– Дзынь!
– Что с вами?
– Дзынь! Дзынь!
– Женщина? Вам плохо?!
– Дзынь, дзынь, дзынь! Думаете, кто я? Дзыыынь!
Трамвай катился под горку к тёмной полноводной реке. На набережной начинался салют. Снаряды лопались на высоте, выпуская красные, жёлтые, синие сверкающие брызги. Эти брызги хотели стать звёздами – прилипнуть к небу, закрепиться там, но бессильно опадали, как конфетти.
«Шебаршат»
На город упала багровая ночь. Ватные облака впитывали свет фонарей и заводской жар. Гнили жёлтые листья, вдавленные в асфальт. В осенней мокроте отражались вывески. Вывески мигали.
Часы на театральной башне пробили рождение Революции. Бой был не громким, но в тишине он отскакивал от уездных домишек, похожих на молочные зубы, и бежал далеко-далеко – до самой реки.
По проспекту спотыкалась женщина в оранжевом берете. Старалась держаться стен, возила мокрой рукой по рубиновым кирпичам.
Дома спали, чёрные глазницы их были спокойны. С неба сыпалась морось – предвестница снега.
Сочувствия ждать было неоткуда. Глаза слипались, ноги не слушались. Перед глазами кружился калейдоскоп, в голове было легко-легко и что-то, казалось, отслаивалось. Еще немного – и взлетишь.
Шершавая стена баюкала. Шершавая стена шептала: «спишь, спишь, а они шебаршат, шебаршат».
– Шебуршат, – повторяла пьяная. – Они ше-бур-шат.
Чёрные точки, чёрные полоски, красное брюшко, длинные лохматые лапки на молочной коже.
– Шшшшш, – всё выше и выше, щекоча, под рукав. – Шшшш…
Розовые круги, синие, жёлтые. Берет шлёпнулся на землю. Она придавила его каблуком.
Било полпервого. Звук бежал, как испуганная лошадь, до самой реки, далеко-далеко…
Каждое утро Елисей Андреевич завтракал в трамвае. Он сонно тыкал вилкой в пластиковый судок, подцепляя куски сухой куриной грудки, и тщательно пережёвывал, не чувствуя вкуса.
Потом полоскал рот травяным чаем – грел горло, которое каждую осень саднило.
Девушка рядом морщилась.
– Вам что-то не нравится? – он громко, с шуршанием вытер усы салфеткой.
Попутчица отвернулась к окну. Проезжали мясокомбинат. Вкусно пахло колбасой.
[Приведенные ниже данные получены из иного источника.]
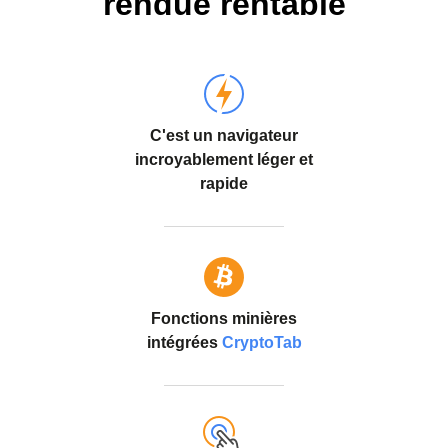
rendue rentable
C'est un navigateur
incroyablement léger et
rapide
Fonctions minières
intégrées
CryptoTab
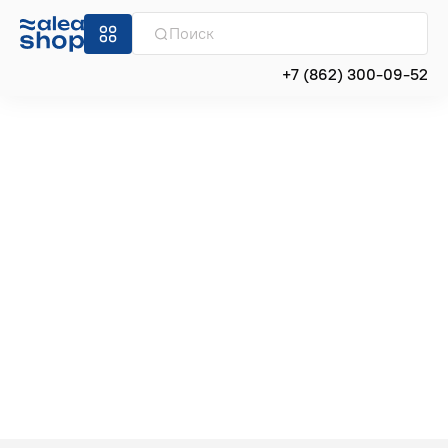
+7 (862) 300-09-52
По тротуару, справа от комбината, шли четверо. Впереди унылая женщина говорила по телефону. Сзади плелся её маленький мальчик – в красной куртке, которая была велика ему размера на два. Потом, на заметном расстоянии от ребенка, близнецы – красавица и её неудачная копия.
Небо было радостно-лазоревым. И город казался умытым.
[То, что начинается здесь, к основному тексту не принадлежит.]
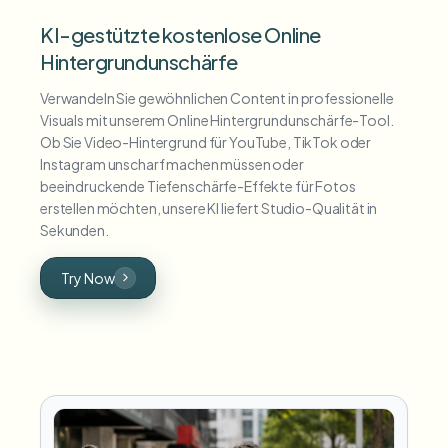
KI-gestützte kostenlose Online
Hintergrundunschärfe
Verwandeln Sie gewöhnlichen Content in professionelle
Visuals mit unserem Online Hintergrundunschärfe-Tool.
Ob Sie Video-Hintergrund für YouTube, TikTok oder
Instagram unscharf machen müssen oder
beeindruckende Tiefenschärfe-Effekte für Fotos
erstellen möchten, unsere KI liefert Studio-Qualität in
Sekunden.
Try Now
– А вы не знаете, когда были построены эти дома? – пожилой мужчина с бородавкой на лысине тыкал пальцем в оконное стекло. Руки его тряслись.
Женщина, к которой он обратился, чопорная и брезгливая, помолчала немного, а потом всё-таки ответила в нос:
– В конце девятнадцатого века.
– То-то я и думаю! – обрадовался лысый. – Все стоят и стоят – ничего им не делается. А сейчас строят гнилушки какие-то. На второй год всё сыпется.